- [TASK SET]:
**A)** In the text on Newark's Ironbound neighborhood, what encloses the neighborhood on all sides?
**B)** Please transcribe the text on Newark's Ironbound neighborhood, starting with "The Environmental Justice: Race, Class" and going on through "the United States.".

---------- SELECTED TEXT ----------

Zooming into the field that the 2018 Studio 05 engaged with was the Ironbound Neighborhood of Newark. The Ironbound neighborhood, located in Newark’s East Ward, is in close proximity to major industry and transportation nodes including the largest seaport on the east coast and the state’s largest garbage incinerator. The neighborhood’s name, “Iron-bound” is derived from its location, which is enclosed on all sides by railroad lines and the Passaic River. Today, the area is home to a vibrant and diverse population of over 50,000 people, from around the world, a majority are people of color.

 

Today there are a network of nonprofits and organizations that stewards the maintenance and resiliency of Ironbound. One of them is the Ironbound Community Corporation. The Ironbound Community Corporation (ICC) is a community based organization that has been an active voice for environmental justice for over three decades. ICC is committed to intersectional, community organizing and social justice advocacy strategies on a range of issues that impact local residents, including immigrant rights, economic empowerment, housing rights and environmental justice. ​

ENVIRONMENTAL JUSTICE: RACE, CLASS AND THE ENVIRONMENT

To begin to articulate and digest the complex ecosystems of Newark Ironbound, the architecture students of the School of Constructed Environments partnered with students in the School of Public Engagement to rethink new tactics to re-imagined the neighborhood.

 

The Environmental Justice: Race, Class and the Environment taught by Prof. Ana Baptista focused on a critical exploration of the origins of and solutions to environmental racism and injustice. The class included examination of the evolution of the Environmental Justice Movement, the political economy of environmental inequalities, environmental history and practices, institutionalized racism and urban development patterns that contribute to the manifestation of unjust environmental conditions in low income and communities of color in the United States.

 

Throughout the course, students considered: What can be done to correct these inequalities?

The result of the course is a series of toxic tours and guest lectures to enrich class readings and discussions.

Localizing Ironbound

Student Designers include :

Erin Abraham, Corey Andrus, Ivee Barton, Becky Cho, Emma Costello, Alexander Guerra, Andrew Harvey, Jong Hee, Fabienne Chantai Hierz, Sunghwan Jean, Naser Kalhori, Atacan Kutlu, Ann Le, Vivian Lee, Meredith Moore, Sruthi Pawels, Vaishnavi Reddy Tangela

 

From a range of engagements with communities, nonprofits, and organizations, the students provoked an intersectional approach to environmental justice that can inform a range of potential collaborative projects to help illuminate the rich history of advocacy by the organization as well as the future-casting articulation of alternative futures that are possible.

The inspirations and stories seen and heard provoked projects that create new form of production publics, green infrastructures, food production spaces, and reclamation. These new futures overlay a global understanding of resilient alternatives seen into the localized neighborhood Ironbound.

---------- SUPPLIED DATA ----------

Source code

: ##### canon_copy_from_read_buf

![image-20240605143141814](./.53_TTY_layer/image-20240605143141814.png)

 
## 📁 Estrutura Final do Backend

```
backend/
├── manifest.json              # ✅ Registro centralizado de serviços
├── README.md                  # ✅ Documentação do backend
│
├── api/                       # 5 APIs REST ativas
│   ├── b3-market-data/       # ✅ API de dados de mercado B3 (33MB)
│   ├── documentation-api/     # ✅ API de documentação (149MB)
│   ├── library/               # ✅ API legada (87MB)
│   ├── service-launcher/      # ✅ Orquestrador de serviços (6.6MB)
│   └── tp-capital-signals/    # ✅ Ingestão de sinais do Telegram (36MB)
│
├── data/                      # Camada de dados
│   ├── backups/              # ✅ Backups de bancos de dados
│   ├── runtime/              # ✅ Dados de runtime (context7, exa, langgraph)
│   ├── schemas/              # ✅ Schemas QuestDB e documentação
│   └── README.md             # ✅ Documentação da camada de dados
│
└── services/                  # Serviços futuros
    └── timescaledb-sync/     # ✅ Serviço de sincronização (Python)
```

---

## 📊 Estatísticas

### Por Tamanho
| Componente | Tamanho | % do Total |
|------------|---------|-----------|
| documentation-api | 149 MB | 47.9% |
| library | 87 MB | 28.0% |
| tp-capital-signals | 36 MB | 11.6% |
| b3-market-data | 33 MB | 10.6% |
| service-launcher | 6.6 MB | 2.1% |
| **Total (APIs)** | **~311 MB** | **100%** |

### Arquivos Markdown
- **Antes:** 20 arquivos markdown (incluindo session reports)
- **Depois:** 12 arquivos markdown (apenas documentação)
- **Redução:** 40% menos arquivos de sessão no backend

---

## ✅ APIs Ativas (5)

----------

- [ANSWERS TO THIS EXERCISE]:
**A)** Railroad lines and the Passaic River.

**B)**
The Environmental Justice: Race, Class and the Environment taught by Prof. Ana Baptista focused on a critical exploration of the origins of and solutions to environmental racism and injustice. The class included examination of the evolution of the Environmental Justice Movement, the political economy of environmental inequalities, environmental history and practices, institutionalized racism and urban development patterns that contribute to the manifestation of unjust environmental conditions in low income and communities of color in the United States.